**Assigned task:** The entries below contain a line with "SKANDINÁVIE" and a line with "Olympijský šplh". Quote exactly those two lines and all lines between them.

Stored data entries:

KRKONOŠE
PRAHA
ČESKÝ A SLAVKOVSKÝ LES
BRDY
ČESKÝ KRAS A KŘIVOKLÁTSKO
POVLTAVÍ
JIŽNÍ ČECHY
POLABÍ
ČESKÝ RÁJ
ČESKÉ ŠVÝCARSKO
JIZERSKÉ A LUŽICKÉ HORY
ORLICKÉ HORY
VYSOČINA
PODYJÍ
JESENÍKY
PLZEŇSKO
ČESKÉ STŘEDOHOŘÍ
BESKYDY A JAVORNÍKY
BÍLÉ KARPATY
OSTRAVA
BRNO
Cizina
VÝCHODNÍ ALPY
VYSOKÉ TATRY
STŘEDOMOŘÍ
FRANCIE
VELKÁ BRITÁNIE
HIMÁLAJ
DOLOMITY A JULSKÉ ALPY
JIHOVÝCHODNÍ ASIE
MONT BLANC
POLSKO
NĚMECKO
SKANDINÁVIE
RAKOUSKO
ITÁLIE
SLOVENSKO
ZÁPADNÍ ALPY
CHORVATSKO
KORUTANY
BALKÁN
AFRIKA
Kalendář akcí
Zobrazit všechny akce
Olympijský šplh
==
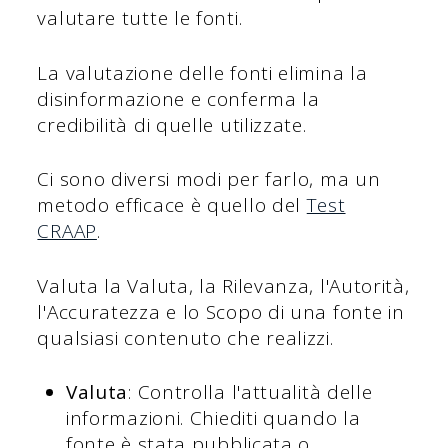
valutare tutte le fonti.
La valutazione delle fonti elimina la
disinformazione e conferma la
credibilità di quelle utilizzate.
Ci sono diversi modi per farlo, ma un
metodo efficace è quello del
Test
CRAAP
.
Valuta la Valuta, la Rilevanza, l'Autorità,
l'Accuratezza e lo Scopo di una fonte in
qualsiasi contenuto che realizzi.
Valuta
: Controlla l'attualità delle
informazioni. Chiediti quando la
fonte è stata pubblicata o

**Task response:**
SKANDINÁVIE
RAKOUSKO
ITÁLIE
SLOVENSKO
ZÁPADNÍ ALPY
CHORVATSKO
KORUTANY
BALKÁN
AFRIKA
Kalendář akcí
Zobrazit všechny akce
Olympijský šplh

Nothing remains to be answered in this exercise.